▶ [Stored data]:
☆ ☆ ☆

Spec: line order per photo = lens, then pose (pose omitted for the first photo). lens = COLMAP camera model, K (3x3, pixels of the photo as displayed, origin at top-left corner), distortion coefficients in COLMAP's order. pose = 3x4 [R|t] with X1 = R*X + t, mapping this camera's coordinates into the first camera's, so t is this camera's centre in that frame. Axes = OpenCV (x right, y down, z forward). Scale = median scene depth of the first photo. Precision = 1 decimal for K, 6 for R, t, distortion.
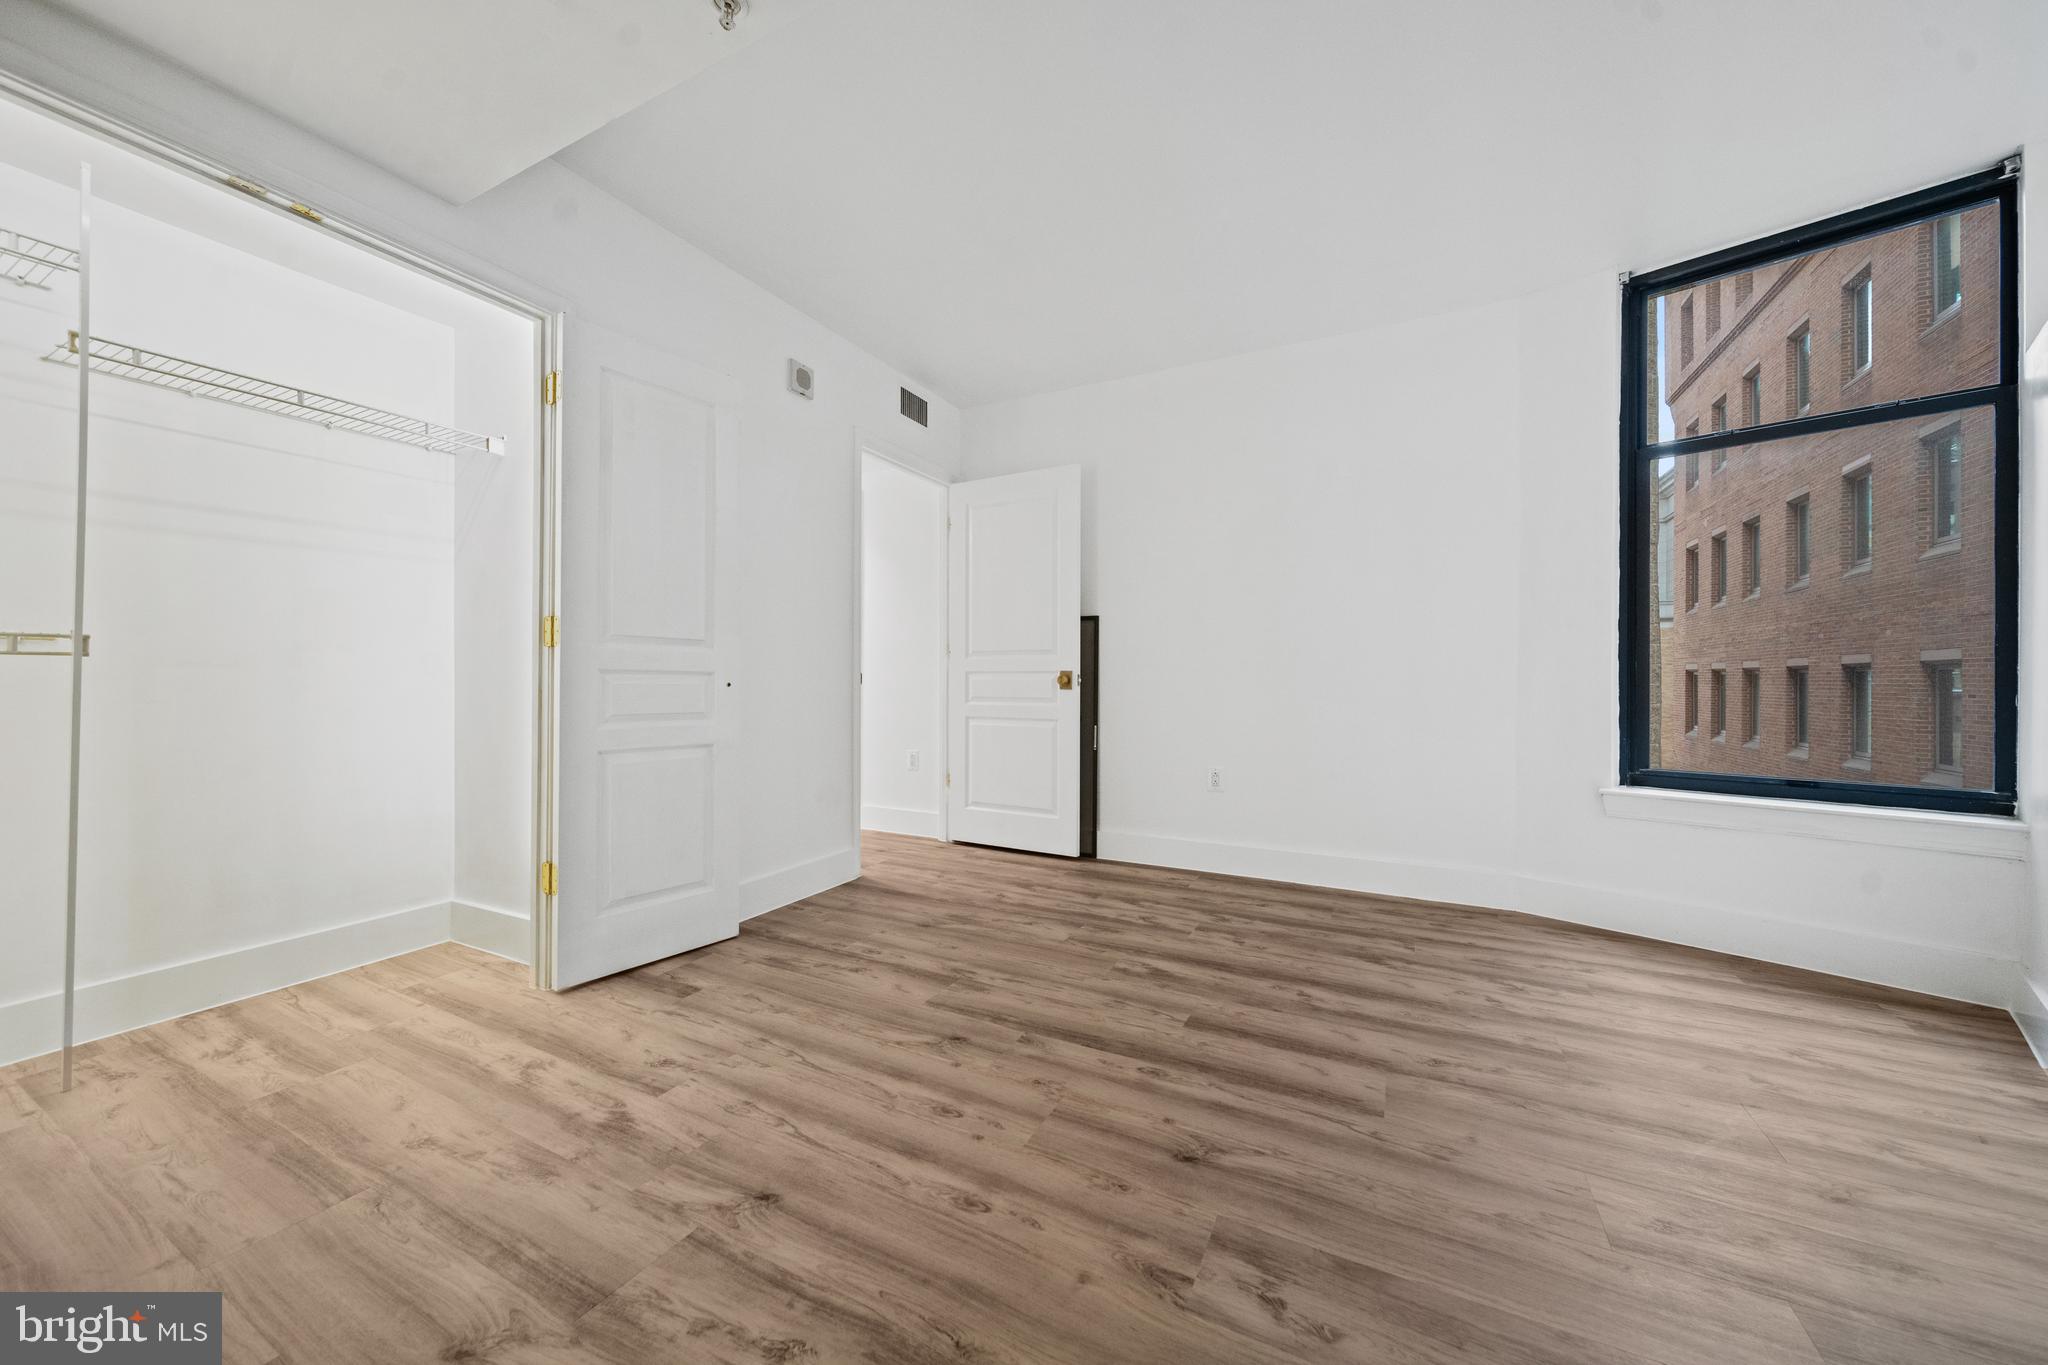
lens RADIAL K [[736.9, 0, 1014.1], [0, 736.9, 676.8], [0, 0, 1]] dist [-0.001715, -0.000736]
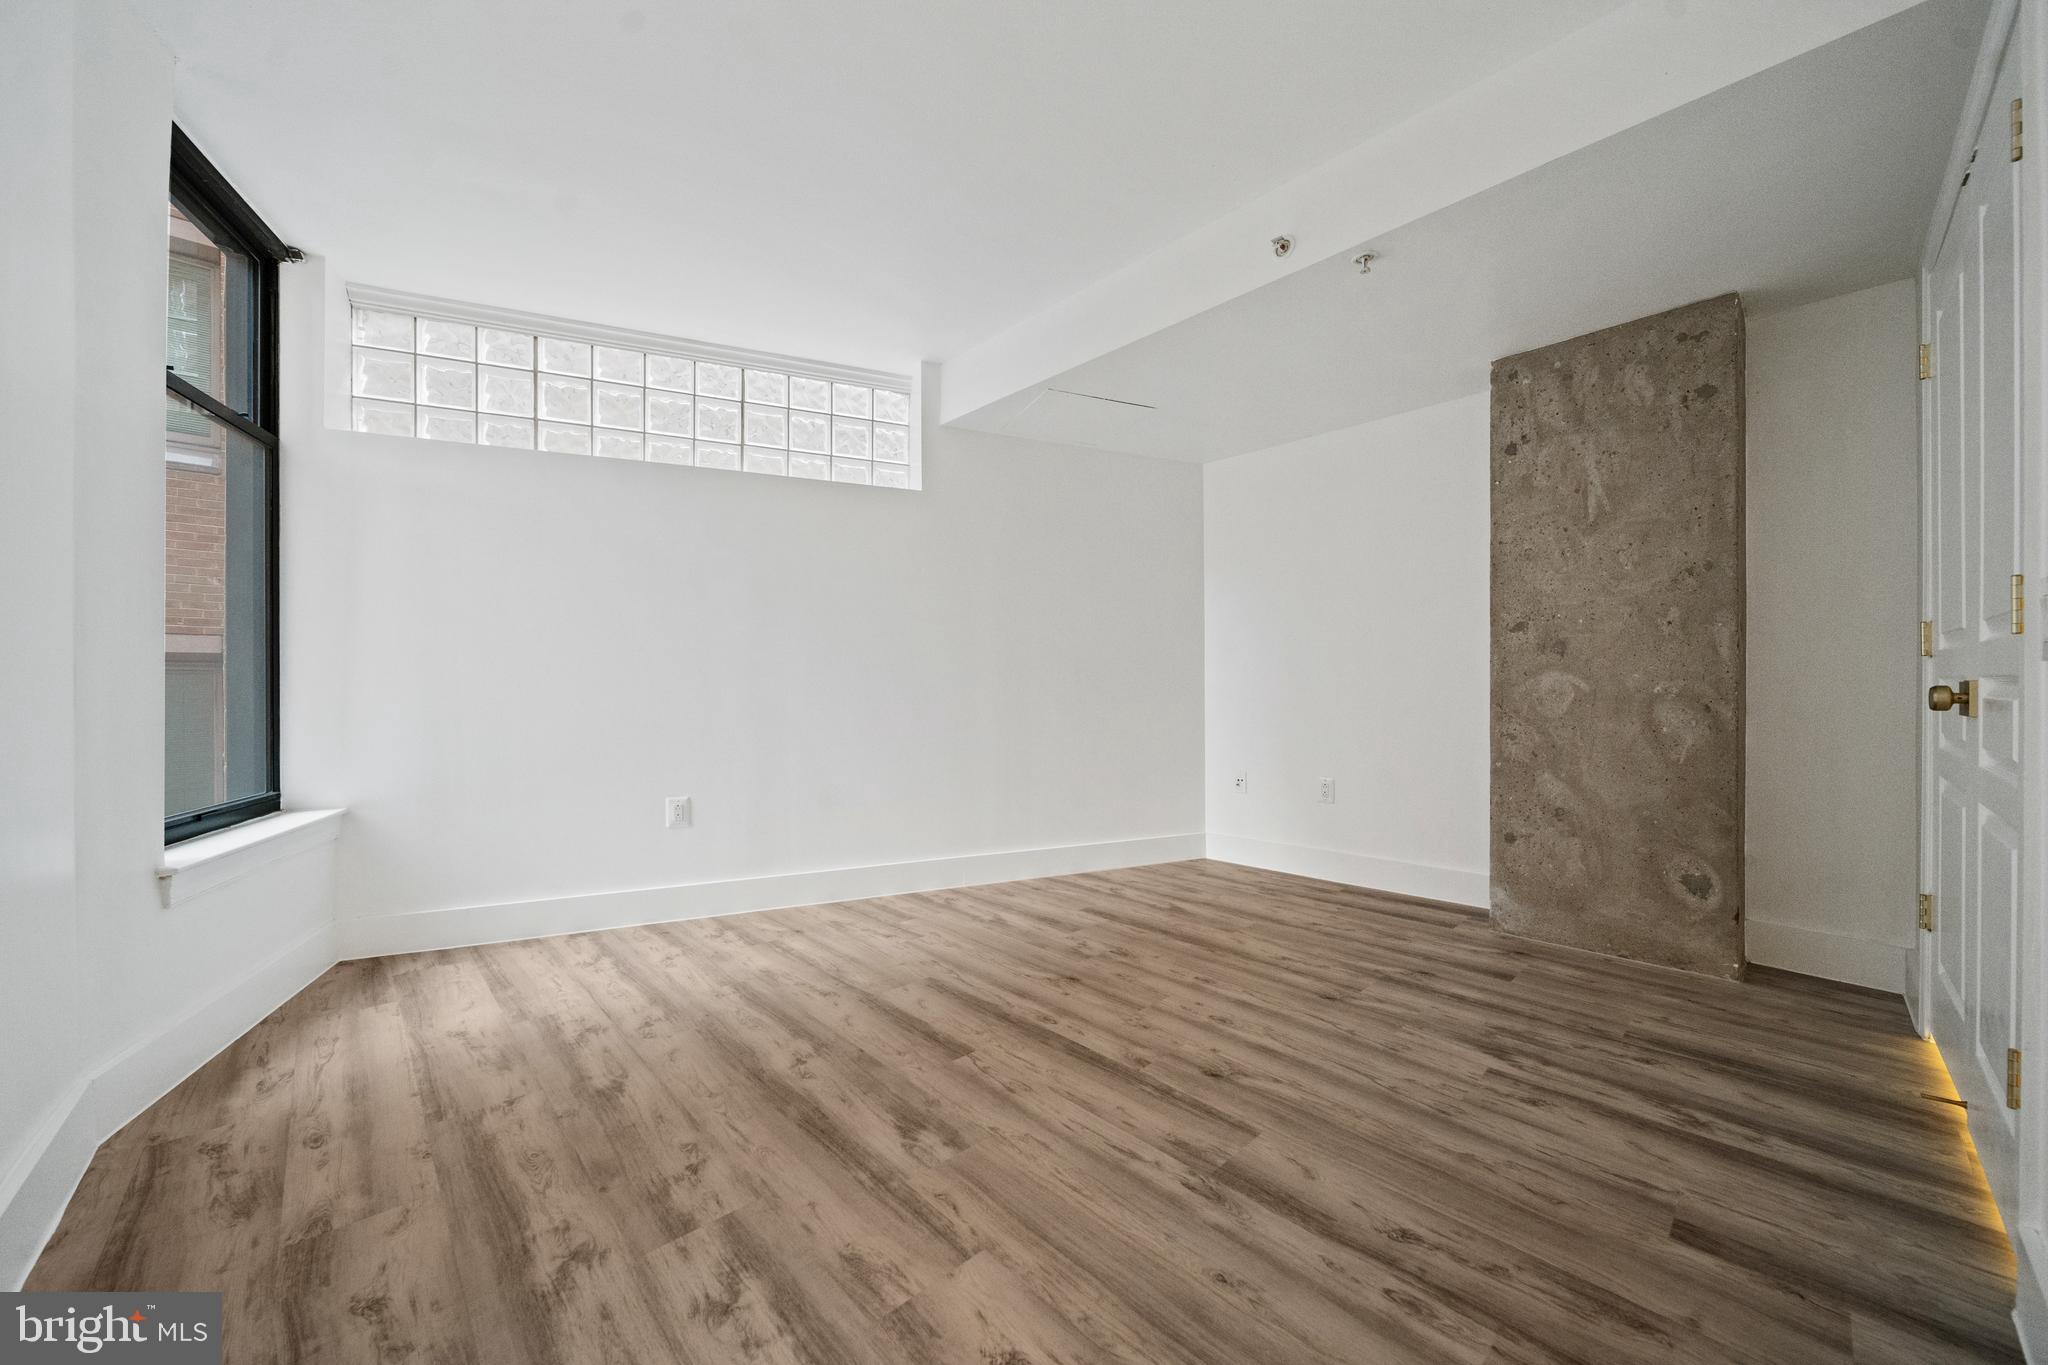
lens RADIAL K [[736.9, 0, 1013.1], [0, 736.9, 693.5], [0, 0, 1]] dist [-0.001715, -0.000736]
pose [[-0.942574, -0.001340, 0.333993, -0.138188], [-0.000373, 0.999996, 0.002960, -0.002907], [-0.333996, 0.002666, -0.942571, 1.828521]]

☆ ☆ ☆

▶ [Requirement]: Copy every line of the listing above word for word, leaving out the pictures.

▶ [Output for this task]:
Spec: line order per photo = lens, then pose (pose omitted for the first photo). lens = COLMAP camera model, K (3x3, pixels of the photo as displayed, origin at top-left corner), distortion coefficients in COLMAP's order. pose = 3x4 [R|t] with X1 = R*X + t, mapping this camera's coordinates into the first camera's, so t is this camera's centre in that frame. Axes = OpenCV (x right, y down, z forward). Scale = median scene depth of the first photo. Precision = 1 decimal for K, 6 for R, t, distortion.
lens RADIAL K [[736.9, 0, 1014.1], [0, 736.9, 676.8], [0, 0, 1]] dist [-0.001715, -0.000736]
lens RADIAL K [[736.9, 0, 1013.1], [0, 736.9, 693.5], [0, 0, 1]] dist [-0.001715, -0.000736]
pose [[-0.942574, -0.001340, 0.333993, -0.138188], [-0.000373, 0.999996, 0.002960, -0.002907], [-0.333996, 0.002666, -0.942571, 1.828521]]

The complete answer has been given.